About this task: Starting at the line that contains "X96000000Y-111090000D02*", return every line through the end of the entries below, exactly and with nothing else.

BEGIN Extracted information

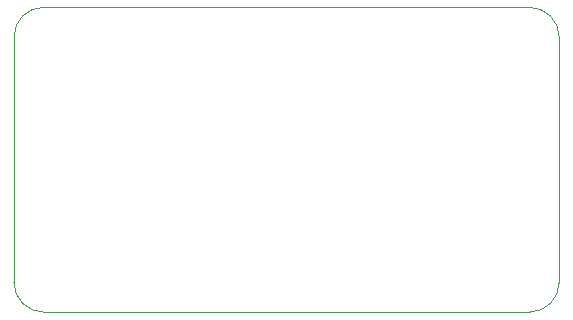
<source format=gbr>
%TF.GenerationSoftware,KiCad,Pcbnew,8.0.3*%
%TF.CreationDate,2024-06-13T10:05:27+02:00*%
%TF.ProjectId,radar_module,72616461-725f-46d6-9f64-756c652e6b69,rev?*%
%TF.SameCoordinates,Original*%
%TF.FileFunction,Profile,NP*%
%FSLAX46Y46*%
G04 Gerber Fmt 4.6, Leading zero omitted, Abs format (unit mm)*
G04 Created by KiCad (PCBNEW 8.0.3) date 2024-06-13 10:05:27*
%MOMM*%
%LPD*%
G01*
G04 APERTURE LIST*
%TA.AperFunction,Profile*%
%ADD10C,0.050000*%
%TD*%
G04 APERTURE END LIST*
D10*
X142160000Y-111090000D02*
G75*
G02*
X139660000Y-113590000I-2500000J0D01*
G01*
X96000000Y-90290000D02*
G75*
G02*
X98500000Y-87790000I2500000J0D01*
G01*
X98500000Y-113590000D02*
G75*
G02*
X96000000Y-111090000I0J2500000D01*
G01*
X98500000Y-87790000D02*
X139660000Y-87790000D01*
X96000000Y-111090000D02*
X96000000Y-90290000D01*
X139660000Y-87790000D02*
G75*
G02*
X142160000Y-90290000I0J-2500000D01*
G01*
X139660000Y-113590000D02*
X98500000Y-113590000D01*
X142160000Y-90290000D02*
X142160000Y-111090000D01*
M02*

</source>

END Extracted information

Response:
X96000000Y-111090000D02*
X96000000Y-90290000D01*
X139660000Y-87790000D02*
G75*
G02*
X142160000Y-90290000I0J-2500000D01*
G01*
X139660000Y-113590000D02*
X98500000Y-113590000D01*
X142160000Y-90290000D02*
X142160000Y-111090000D01*
M02*

</source>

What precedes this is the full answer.